**BRIEF 1**
Set down the passage from the forum thread on drinks, everything from "Strain your poo" down to "I shouldn't bother?".
**BRIEF 2**
List every username that appears in the forum thread on drinks.
**BRIEF 3**
Answer these from the forum thread on drinks:
(a) What method does one poster use to infuse mint into vodka?
(b) What is the name of the local liquor the friends are bringing back from Tanzania?
(c) At what time and on what date did BrosephofArimathea alter the message?

--- READING PASSAGE ---

I've finally come to grips with the fact that the sky fucking fell.

Canadian Bakin posted:

Does anyone have tips or words of caution to share on the subject of mint infused simple syrup?
Looking to make some mojitos next week and I thought I'd muck around with some simple syrup while I was at it, because there's always mint left.

Strain your poo poo like ten times, or it will turn nasty.

I usually just do a mint infusion in a little bit of vodka (via whipping siphon), then add it to the simple syrup. Cleaner taste, no residue and the vodka works as a preservative in your SS.

BrosephofArimathea fucked around with this message at 02:46 on Apr 7, 2014

Anarkii
Dec 30, 2008
I have some friends coming back from a trip to Tanzania and they're getting a local liquor called Konyagi for me. I can't even find a wikipedia article for this, but from googling I see it's some kind of gin with some citrus and some herbal notes? I searched around for cocktail recipes using Konyagi and most of them seem either too basic (add a lime twist and drink) or gross (drink with sprite).

Does anyone have any idea of uses for Konyagi? Is it just rubbish and I shouldn't bother?

angor
Nov 14, 2003
teen angst

Anarkii posted:

I have some friends coming back from a trip to Tanzania and they're getting a local liquor called Konyagi for me. I can't even find a wikipedia article for this, but from googling I see it's some kind of gin with some citrus and some herbal notes? I searched around for cocktail recipes using Konyagi and most of them seem either too basic (add a lime twist and drink) or gross (drink with sprite).

--- EXTRACTED RECORDS ---

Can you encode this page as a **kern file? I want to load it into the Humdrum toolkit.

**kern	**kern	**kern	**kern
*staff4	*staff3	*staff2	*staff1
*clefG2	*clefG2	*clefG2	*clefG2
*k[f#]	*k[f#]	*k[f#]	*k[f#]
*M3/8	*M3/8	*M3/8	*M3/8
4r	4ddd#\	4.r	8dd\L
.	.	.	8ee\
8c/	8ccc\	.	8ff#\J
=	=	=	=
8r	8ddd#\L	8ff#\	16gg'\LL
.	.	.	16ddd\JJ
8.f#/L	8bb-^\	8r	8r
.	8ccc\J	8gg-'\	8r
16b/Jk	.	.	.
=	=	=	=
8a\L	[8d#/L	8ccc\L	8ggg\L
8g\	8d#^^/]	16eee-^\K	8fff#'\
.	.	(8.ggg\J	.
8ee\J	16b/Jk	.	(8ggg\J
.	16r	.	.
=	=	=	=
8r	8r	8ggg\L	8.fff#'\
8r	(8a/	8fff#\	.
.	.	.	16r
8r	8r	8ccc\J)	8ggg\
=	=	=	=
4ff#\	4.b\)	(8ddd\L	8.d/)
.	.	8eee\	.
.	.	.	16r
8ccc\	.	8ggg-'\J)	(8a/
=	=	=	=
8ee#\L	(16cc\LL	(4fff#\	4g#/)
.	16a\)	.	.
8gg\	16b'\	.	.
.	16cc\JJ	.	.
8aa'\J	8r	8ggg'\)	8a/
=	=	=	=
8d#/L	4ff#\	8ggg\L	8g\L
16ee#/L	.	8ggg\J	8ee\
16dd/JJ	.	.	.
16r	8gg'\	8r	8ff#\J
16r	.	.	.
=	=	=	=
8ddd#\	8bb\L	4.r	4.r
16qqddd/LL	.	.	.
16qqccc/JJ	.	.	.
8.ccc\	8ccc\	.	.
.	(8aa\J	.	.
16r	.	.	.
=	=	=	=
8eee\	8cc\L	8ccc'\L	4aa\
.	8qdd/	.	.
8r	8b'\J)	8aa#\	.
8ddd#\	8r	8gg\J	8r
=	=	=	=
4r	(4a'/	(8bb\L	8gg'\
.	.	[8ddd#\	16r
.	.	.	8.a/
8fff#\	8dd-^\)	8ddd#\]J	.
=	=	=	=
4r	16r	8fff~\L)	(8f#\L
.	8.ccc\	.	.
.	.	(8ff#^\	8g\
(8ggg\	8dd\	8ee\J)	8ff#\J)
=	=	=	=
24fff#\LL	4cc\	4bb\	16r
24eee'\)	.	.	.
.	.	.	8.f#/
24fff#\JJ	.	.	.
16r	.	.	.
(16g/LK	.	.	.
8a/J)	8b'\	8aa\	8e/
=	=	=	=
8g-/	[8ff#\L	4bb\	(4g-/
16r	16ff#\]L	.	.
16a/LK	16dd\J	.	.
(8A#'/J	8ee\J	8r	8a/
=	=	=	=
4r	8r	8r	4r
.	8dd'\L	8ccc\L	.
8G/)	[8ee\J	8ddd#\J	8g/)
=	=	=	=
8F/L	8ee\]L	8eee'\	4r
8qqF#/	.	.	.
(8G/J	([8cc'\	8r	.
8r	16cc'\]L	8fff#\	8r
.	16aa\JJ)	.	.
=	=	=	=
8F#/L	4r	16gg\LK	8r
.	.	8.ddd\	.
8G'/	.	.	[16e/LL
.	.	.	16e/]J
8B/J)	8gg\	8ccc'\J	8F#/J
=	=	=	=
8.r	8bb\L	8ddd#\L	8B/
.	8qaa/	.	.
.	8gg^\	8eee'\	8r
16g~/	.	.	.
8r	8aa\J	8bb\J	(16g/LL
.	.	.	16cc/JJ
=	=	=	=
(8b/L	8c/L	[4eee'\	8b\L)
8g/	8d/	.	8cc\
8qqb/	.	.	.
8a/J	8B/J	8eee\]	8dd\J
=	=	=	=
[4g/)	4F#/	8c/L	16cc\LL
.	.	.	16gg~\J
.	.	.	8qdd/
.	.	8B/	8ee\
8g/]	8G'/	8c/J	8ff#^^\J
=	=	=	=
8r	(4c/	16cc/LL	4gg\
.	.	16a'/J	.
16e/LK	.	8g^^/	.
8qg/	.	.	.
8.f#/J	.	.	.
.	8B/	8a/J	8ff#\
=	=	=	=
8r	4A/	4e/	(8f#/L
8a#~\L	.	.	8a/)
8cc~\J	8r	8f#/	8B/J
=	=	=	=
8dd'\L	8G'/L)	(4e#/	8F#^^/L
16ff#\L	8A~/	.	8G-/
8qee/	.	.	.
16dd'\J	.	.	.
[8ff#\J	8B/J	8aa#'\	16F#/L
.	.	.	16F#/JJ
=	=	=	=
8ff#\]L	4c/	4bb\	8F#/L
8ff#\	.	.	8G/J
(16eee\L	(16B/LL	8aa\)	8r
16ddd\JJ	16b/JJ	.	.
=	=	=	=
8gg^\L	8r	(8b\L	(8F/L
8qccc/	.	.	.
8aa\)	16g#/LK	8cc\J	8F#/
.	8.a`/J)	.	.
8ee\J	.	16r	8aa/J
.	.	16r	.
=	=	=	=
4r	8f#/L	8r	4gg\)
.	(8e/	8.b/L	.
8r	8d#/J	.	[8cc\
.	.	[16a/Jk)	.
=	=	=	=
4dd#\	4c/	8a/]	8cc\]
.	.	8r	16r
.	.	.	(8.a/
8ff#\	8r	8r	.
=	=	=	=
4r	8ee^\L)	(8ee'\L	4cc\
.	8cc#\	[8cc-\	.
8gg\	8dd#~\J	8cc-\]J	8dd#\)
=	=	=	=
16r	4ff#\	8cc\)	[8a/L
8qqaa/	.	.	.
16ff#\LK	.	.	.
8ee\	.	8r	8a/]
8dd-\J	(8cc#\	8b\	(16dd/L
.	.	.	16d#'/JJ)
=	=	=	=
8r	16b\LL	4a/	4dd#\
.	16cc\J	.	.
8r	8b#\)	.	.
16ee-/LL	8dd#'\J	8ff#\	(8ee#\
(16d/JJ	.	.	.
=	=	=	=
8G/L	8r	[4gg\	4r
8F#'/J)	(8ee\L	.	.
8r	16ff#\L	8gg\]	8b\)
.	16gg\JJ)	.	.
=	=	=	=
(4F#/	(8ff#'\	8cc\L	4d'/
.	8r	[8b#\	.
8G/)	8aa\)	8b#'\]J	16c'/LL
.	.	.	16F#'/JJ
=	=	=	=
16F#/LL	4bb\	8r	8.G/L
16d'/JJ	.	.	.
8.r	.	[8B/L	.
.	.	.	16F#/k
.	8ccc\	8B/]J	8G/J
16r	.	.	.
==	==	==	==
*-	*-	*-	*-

---

**TASK OUTPUT 1**
Strain your poo poo like ten times, or it will turn nasty.

I usually just do a mint infusion in a little bit of vodka (via whipping siphon), then add it to the simple syrup. Cleaner taste, no residue and the vodka works as a preservative in your SS.

BrosephofArimathea fucked around with this message at 02:46 on Apr 7, 2014

Anarkii
Dec 30, 2008
I have some friends coming back from a trip to Tanzania and they're getting a local liquor called Konyagi for me. I can't even find a wikipedia article for this, but from googling I see it's some kind of gin with some citrus and some herbal notes? I searched around for cocktail recipes using Konyagi and most of them seem either too basic (add a lime twist and drink) or gross (drink with sprite).

Does anyone have any idea of uses for Konyagi? Is it just rubbish and I shouldn't bother?

**TASK OUTPUT 2**
Canadian Bakin
BrosephofArimathea
Anarkii
angor

**TASK OUTPUT 3**
(a) A whipping siphon.
(b) Konyagi.
(c) 02:46 on Apr 7, 2014.